**Required action:** Copy exactly the lines of the material below that run from the one containing "67: (730, 592)" through the one containing "184: (601, 607)". Copy no other lines.

**Records:**

──────

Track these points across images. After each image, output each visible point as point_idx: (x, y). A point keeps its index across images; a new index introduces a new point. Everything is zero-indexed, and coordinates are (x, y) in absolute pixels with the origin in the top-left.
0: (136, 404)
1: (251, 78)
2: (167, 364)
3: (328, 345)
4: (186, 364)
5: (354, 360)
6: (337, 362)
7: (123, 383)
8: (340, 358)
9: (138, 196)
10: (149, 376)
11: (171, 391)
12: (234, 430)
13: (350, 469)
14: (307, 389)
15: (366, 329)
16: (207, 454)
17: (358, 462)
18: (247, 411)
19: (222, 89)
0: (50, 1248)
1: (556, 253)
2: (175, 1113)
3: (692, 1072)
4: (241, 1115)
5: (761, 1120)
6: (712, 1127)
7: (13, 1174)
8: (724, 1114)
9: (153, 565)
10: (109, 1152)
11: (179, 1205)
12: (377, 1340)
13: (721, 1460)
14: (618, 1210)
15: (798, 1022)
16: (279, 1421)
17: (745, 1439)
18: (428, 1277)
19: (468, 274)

──────

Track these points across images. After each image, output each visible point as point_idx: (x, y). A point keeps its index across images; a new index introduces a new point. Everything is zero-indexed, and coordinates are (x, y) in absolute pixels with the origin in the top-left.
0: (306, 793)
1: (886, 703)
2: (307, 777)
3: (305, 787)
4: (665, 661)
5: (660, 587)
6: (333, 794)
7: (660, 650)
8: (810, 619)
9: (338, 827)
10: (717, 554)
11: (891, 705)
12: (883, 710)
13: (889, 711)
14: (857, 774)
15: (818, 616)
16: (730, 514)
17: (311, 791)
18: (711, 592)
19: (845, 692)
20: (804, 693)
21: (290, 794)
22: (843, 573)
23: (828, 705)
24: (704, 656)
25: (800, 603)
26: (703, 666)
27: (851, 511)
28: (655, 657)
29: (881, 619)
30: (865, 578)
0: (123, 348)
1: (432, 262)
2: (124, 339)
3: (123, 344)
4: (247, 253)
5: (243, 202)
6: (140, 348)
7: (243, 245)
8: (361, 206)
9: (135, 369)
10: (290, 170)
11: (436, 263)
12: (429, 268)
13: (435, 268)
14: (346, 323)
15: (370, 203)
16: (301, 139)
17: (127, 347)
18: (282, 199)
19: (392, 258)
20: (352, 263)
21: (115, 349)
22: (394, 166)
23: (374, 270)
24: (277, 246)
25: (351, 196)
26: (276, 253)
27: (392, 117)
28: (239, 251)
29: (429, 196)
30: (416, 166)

──────

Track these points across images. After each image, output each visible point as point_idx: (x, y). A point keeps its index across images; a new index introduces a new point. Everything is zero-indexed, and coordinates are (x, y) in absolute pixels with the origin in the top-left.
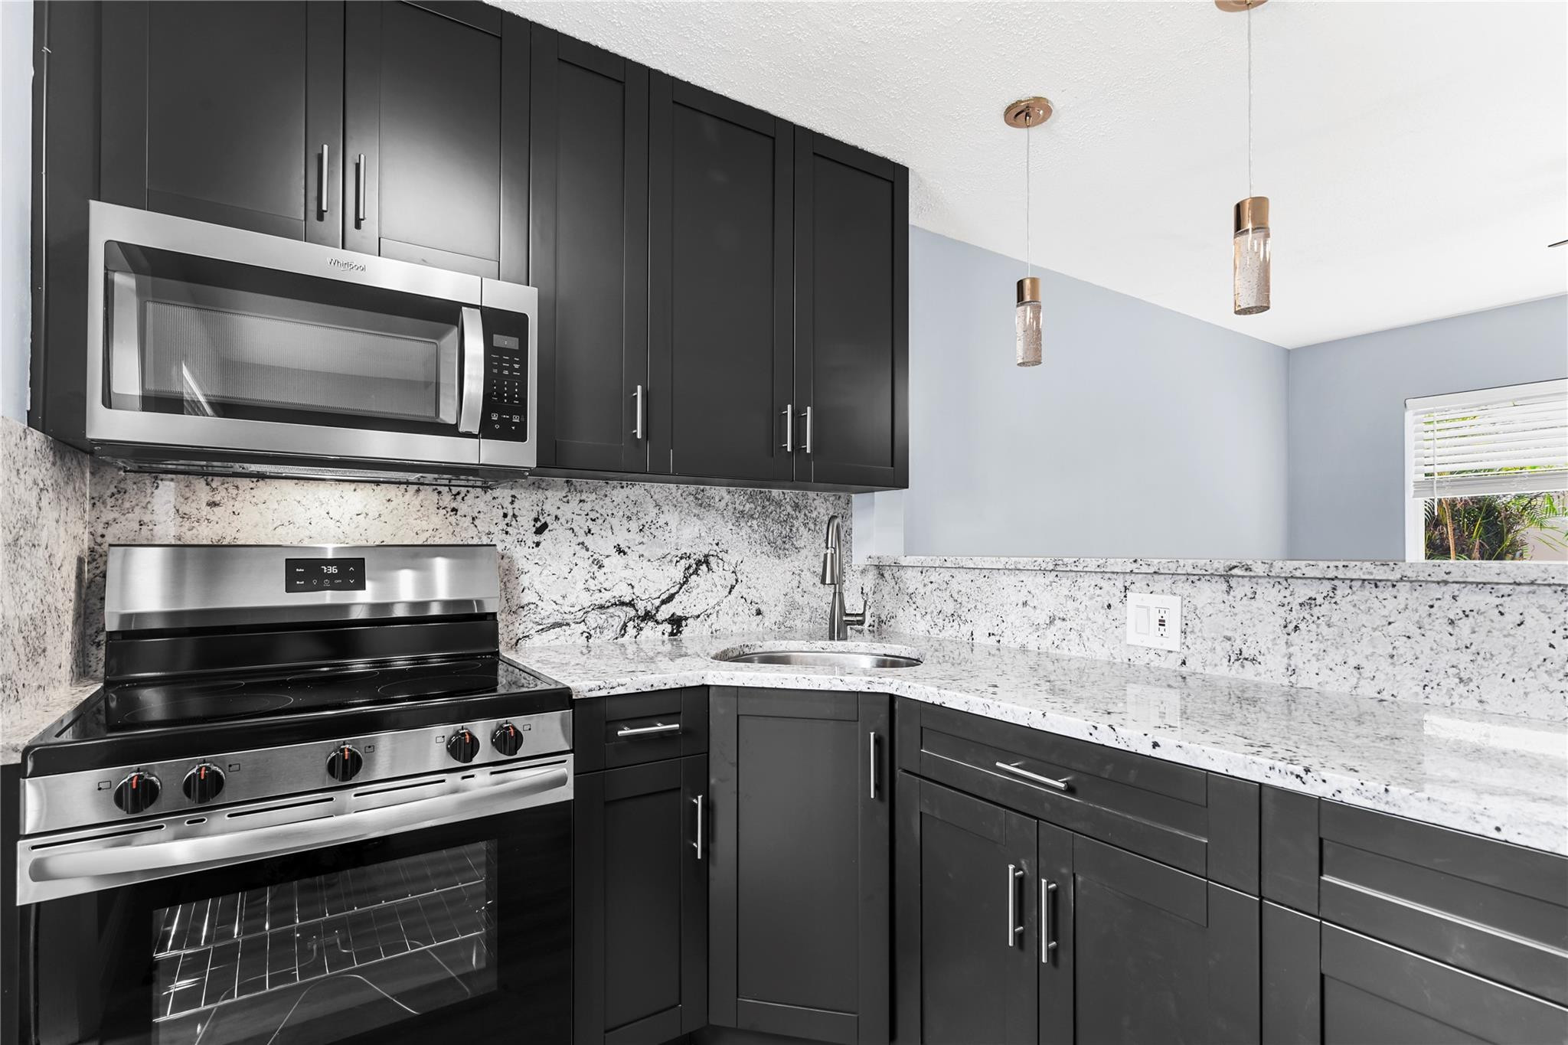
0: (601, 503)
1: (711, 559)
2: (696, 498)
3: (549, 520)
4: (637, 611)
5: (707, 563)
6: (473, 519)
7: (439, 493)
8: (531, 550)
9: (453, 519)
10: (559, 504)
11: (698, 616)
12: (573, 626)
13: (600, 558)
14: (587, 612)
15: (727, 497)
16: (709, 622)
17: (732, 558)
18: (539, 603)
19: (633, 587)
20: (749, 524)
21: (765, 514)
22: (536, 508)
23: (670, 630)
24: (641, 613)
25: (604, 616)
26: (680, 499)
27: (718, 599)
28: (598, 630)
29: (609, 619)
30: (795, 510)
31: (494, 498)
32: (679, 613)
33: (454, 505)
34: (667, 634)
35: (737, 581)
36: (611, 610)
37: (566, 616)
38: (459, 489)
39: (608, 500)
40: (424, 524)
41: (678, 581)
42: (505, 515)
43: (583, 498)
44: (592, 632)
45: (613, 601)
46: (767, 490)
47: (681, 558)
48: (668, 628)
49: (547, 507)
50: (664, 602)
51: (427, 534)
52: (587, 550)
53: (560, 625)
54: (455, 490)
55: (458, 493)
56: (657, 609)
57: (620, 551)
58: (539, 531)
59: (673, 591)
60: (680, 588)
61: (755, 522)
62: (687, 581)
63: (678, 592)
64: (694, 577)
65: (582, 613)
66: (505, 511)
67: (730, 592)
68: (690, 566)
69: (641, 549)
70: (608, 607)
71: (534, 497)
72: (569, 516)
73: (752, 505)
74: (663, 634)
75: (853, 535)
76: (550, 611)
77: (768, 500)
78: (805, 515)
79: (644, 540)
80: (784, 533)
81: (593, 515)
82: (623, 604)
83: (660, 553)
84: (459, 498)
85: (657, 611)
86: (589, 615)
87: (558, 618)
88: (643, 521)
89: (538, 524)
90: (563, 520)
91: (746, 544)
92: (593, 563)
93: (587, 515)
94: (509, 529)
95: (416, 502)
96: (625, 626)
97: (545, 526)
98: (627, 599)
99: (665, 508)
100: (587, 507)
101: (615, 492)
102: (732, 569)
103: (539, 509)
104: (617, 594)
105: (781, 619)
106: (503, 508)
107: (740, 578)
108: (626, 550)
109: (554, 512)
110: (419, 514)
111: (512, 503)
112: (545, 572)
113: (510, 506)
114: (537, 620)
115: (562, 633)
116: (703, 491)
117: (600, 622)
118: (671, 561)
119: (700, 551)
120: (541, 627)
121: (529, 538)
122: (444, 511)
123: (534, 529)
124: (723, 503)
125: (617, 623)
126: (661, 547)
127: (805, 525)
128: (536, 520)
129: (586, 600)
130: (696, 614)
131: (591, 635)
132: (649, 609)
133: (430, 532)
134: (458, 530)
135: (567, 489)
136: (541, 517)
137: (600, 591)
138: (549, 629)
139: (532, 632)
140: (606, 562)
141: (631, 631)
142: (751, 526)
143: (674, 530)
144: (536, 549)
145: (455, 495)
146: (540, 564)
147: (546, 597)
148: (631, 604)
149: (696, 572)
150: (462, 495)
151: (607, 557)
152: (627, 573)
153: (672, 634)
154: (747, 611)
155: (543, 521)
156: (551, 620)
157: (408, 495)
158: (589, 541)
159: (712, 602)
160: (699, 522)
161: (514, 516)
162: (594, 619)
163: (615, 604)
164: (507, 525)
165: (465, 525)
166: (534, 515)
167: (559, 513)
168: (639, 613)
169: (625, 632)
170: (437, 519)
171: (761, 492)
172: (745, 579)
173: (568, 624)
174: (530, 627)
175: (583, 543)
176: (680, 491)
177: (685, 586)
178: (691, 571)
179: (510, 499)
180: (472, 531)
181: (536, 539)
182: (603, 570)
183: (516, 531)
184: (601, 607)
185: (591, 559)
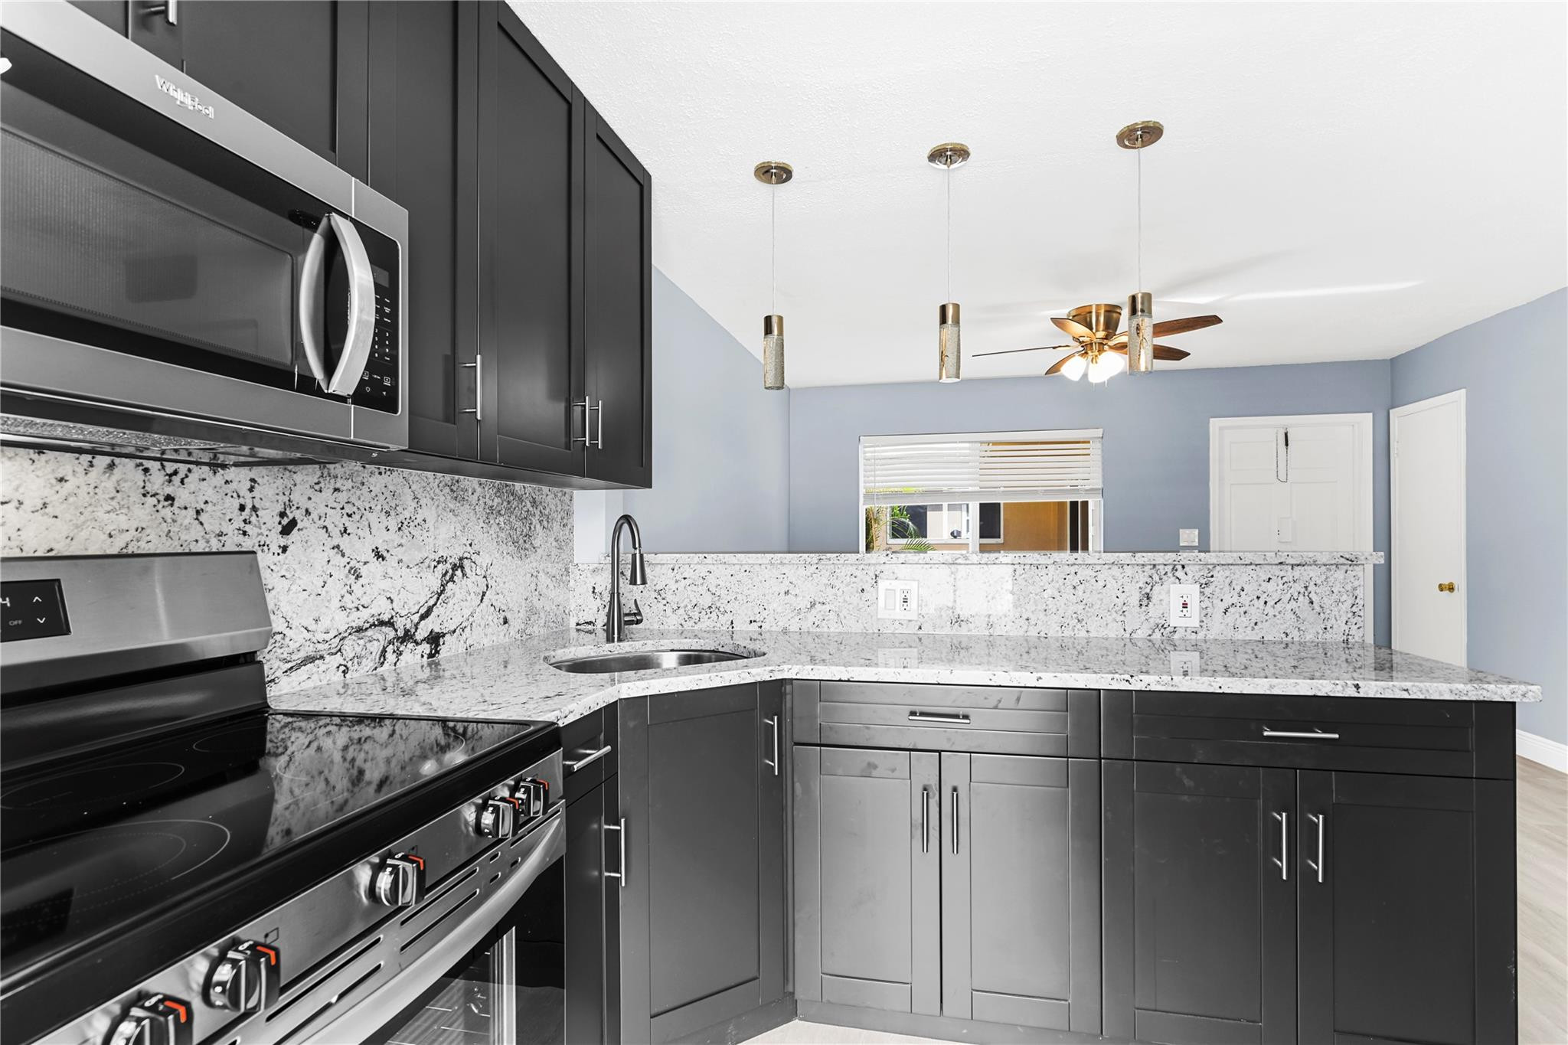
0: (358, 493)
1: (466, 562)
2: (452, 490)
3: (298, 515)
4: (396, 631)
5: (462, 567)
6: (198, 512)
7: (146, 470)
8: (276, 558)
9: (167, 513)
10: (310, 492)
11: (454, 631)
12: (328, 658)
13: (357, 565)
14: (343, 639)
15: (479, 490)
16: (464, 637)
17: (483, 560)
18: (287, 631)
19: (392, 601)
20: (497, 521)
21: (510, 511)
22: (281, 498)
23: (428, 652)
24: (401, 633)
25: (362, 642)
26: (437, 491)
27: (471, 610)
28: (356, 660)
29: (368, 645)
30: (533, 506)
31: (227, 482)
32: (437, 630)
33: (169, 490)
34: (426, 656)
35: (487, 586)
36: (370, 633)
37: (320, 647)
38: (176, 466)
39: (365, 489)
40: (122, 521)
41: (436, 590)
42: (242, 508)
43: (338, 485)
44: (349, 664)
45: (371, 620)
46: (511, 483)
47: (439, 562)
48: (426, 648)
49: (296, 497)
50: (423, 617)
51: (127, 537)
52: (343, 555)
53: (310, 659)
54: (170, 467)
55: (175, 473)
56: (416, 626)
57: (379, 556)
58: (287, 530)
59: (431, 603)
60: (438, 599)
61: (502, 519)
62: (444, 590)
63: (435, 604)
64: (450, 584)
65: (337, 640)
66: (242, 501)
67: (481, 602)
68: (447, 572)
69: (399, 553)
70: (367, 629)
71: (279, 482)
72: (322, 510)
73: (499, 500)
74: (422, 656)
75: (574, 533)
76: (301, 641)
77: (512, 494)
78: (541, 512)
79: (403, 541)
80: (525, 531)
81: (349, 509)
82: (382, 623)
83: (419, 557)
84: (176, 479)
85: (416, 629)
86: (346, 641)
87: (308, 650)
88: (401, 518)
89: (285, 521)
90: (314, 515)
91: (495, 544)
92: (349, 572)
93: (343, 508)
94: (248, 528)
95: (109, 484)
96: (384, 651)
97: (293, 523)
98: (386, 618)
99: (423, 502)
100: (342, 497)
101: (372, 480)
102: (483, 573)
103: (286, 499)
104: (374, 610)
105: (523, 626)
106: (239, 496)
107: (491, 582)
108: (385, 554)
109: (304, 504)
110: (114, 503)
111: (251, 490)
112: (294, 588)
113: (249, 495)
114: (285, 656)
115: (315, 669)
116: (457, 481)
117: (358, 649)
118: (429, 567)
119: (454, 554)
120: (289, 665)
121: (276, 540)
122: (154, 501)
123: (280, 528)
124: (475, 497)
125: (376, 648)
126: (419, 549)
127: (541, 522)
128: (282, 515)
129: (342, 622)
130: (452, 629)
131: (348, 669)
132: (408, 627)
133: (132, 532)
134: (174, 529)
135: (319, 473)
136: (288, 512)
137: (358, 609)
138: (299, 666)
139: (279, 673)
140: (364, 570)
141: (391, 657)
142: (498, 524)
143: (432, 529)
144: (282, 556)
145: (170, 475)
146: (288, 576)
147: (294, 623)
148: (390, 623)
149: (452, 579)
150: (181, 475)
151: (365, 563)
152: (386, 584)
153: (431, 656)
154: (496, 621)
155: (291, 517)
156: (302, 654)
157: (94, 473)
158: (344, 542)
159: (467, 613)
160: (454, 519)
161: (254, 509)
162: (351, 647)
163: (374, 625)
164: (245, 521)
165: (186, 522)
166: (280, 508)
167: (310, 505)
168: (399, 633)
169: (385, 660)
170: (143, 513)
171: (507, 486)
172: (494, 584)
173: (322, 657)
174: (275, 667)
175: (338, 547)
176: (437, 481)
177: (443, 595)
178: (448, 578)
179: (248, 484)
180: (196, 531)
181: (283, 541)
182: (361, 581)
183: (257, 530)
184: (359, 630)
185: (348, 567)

──────

**Answer box:**
67: (730, 592)
68: (690, 566)
69: (641, 549)
70: (608, 607)
71: (534, 497)
72: (569, 516)
73: (752, 505)
74: (663, 634)
75: (853, 535)
76: (550, 611)
77: (768, 500)
78: (805, 515)
79: (644, 540)
80: (784, 533)
81: (593, 515)
82: (623, 604)
83: (660, 553)
84: (459, 498)
85: (657, 611)
86: (589, 615)
87: (558, 618)
88: (643, 521)
89: (538, 524)
90: (563, 520)
91: (746, 544)
92: (593, 563)
93: (587, 515)
94: (509, 529)
95: (416, 502)
96: (625, 626)
97: (545, 526)
98: (627, 599)
99: (665, 508)
100: (587, 507)
101: (615, 492)
102: (732, 569)
103: (539, 509)
104: (617, 594)
105: (781, 619)
106: (503, 508)
107: (740, 578)
108: (626, 550)
109: (554, 512)
110: (419, 514)
111: (512, 503)
112: (545, 572)
113: (510, 506)
114: (537, 620)
115: (562, 633)
116: (703, 491)
117: (600, 622)
118: (671, 561)
119: (700, 551)
120: (541, 627)
121: (529, 538)
122: (444, 511)
123: (534, 529)
124: (723, 503)
125: (617, 623)
126: (661, 547)
127: (805, 525)
128: (536, 520)
129: (586, 600)
130: (696, 614)
131: (591, 635)
132: (649, 609)
133: (430, 532)
134: (458, 530)
135: (567, 489)
136: (541, 517)
137: (600, 591)
138: (549, 629)
139: (532, 632)
140: (606, 562)
141: (631, 631)
142: (751, 526)
143: (674, 530)
144: (536, 549)
145: (455, 495)
146: (540, 564)
147: (546, 597)
148: (631, 604)
149: (696, 572)
150: (462, 495)
151: (607, 557)
152: (627, 573)
153: (672, 634)
154: (747, 611)
155: (543, 521)
156: (551, 620)
157: (408, 495)
158: (589, 541)
159: (712, 602)
160: (699, 522)
161: (514, 516)
162: (594, 619)
163: (615, 604)
164: (507, 525)
165: (465, 525)
166: (534, 515)
167: (559, 513)
168: (639, 613)
169: (625, 632)
170: (437, 519)
171: (761, 492)
172: (745, 579)
173: (568, 624)
174: (530, 627)
175: (583, 543)
176: (680, 491)
177: (685, 586)
178: (691, 571)
179: (510, 499)
180: (472, 531)
181: (536, 539)
182: (603, 570)
183: (516, 531)
184: (601, 607)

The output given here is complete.